What this task involves: Could you write out the lines below exactly, beginning with the first and finishing with the one that contains "lança Rota Caminhos da Zona da"?

Records for this exercise:
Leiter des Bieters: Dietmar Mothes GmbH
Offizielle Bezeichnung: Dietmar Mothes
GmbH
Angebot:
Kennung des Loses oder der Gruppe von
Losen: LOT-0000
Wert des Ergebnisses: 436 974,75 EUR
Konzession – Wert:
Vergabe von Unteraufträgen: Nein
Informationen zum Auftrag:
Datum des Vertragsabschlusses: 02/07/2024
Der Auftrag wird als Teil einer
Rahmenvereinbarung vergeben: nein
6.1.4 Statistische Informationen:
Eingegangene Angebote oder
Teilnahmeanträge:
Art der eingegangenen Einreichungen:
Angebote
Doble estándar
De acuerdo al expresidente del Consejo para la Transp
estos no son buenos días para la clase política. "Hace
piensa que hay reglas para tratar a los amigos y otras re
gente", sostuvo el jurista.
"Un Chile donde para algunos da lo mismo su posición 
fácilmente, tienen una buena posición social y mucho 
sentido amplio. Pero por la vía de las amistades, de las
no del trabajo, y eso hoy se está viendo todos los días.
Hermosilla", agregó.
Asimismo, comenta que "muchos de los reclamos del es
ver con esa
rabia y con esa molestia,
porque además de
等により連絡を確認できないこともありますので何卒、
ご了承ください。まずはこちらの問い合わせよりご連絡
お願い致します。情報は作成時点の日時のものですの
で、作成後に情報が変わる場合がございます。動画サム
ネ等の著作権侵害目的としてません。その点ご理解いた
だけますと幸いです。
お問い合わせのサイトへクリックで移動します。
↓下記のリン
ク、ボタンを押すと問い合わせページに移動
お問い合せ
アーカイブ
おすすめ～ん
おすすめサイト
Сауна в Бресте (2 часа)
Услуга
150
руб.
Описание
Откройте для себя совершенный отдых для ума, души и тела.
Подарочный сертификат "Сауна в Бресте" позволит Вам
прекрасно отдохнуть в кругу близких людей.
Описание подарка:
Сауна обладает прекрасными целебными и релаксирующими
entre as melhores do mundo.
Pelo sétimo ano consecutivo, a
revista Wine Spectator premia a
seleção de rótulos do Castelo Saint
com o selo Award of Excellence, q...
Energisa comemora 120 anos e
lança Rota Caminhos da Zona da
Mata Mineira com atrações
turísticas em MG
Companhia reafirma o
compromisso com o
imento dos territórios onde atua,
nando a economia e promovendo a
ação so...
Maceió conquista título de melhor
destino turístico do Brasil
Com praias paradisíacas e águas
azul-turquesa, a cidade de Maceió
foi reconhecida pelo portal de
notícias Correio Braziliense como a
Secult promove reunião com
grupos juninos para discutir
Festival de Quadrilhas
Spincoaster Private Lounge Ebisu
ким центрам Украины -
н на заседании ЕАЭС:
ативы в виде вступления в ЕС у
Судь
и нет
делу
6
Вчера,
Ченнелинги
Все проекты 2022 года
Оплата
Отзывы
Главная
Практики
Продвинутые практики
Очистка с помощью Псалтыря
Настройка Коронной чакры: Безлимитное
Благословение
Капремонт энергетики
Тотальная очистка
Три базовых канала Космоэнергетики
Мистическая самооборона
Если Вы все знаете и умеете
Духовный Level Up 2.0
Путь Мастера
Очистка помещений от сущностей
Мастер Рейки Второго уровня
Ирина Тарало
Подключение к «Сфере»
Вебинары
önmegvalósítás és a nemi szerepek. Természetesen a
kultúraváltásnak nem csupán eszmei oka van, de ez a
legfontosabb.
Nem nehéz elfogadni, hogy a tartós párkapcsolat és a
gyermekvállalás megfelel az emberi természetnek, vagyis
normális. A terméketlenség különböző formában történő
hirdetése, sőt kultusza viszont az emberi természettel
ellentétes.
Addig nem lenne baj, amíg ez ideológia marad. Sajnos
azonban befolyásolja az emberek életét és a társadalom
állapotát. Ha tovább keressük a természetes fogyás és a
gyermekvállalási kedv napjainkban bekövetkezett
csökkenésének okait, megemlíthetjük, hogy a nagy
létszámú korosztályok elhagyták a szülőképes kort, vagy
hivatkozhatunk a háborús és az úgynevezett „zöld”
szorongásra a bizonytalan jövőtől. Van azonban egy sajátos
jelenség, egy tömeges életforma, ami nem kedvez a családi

Solution:
Leiter des Bieters: Dietmar Mothes GmbH
Offizielle Bezeichnung: Dietmar Mothes
GmbH
Angebot:
Kennung des Loses oder der Gruppe von
Losen: LOT-0000
Wert des Ergebnisses: 436 974,75 EUR
Konzession – Wert:
Vergabe von Unteraufträgen: Nein
Informationen zum Auftrag:
Datum des Vertragsabschlusses: 02/07/2024
Der Auftrag wird als Teil einer
Rahmenvereinbarung vergeben: nein
6.1.4 Statistische Informationen:
Eingegangene Angebote oder
Teilnahmeanträge:
Art der eingegangenen Einreichungen:
Angebote
Doble estándar
De acuerdo al expresidente del Consejo para la Transp
estos no son buenos días para la clase política. "Hace
piensa que hay reglas para tratar a los amigos y otras re
gente", sostuvo el jurista.
"Un Chile donde para algunos da lo mismo su posición 
fácilmente, tienen una buena posición social y mucho 
sentido amplio. Pero por la vía de las amistades, de las
no del trabajo, y eso hoy se está viendo todos los días.
Hermosilla", agregó.
Asimismo, comenta que "muchos de los reclamos del es
ver con esa
rabia y con esa molestia,
porque además de
等により連絡を確認できないこともありますので何卒、
ご了承ください。まずはこちらの問い合わせよりご連絡
お願い致します。情報は作成時点の日時のものですの
で、作成後に情報が変わる場合がございます。動画サム
ネ等の著作権侵害目的としてません。その点ご理解いた
だけますと幸いです。
お問い合わせのサイトへクリックで移動します。
↓下記のリン
ク、ボタンを押すと問い合わせページに移動
お問い合せ
アーカイブ
おすすめ～ん
おすすめサイト
Сауна в Бресте (2 часа)
Услуга
150
руб.
Описание
Откройте для себя совершенный отдых для ума, души и тела.
Подарочный сертификат "Сауна в Бресте" позволит Вам
прекрасно отдохнуть в кругу близких людей.
Описание подарка:
Сауна обладает прекрасными целебными и релаксирующими
entre as melhores do mundo.
Pelo sétimo ano consecutivo, a
revista Wine Spectator premia a
seleção de rótulos do Castelo Saint
com o selo Award of Excellence, q...
Energisa comemora 120 anos e
lança Rota Caminhos da Zona da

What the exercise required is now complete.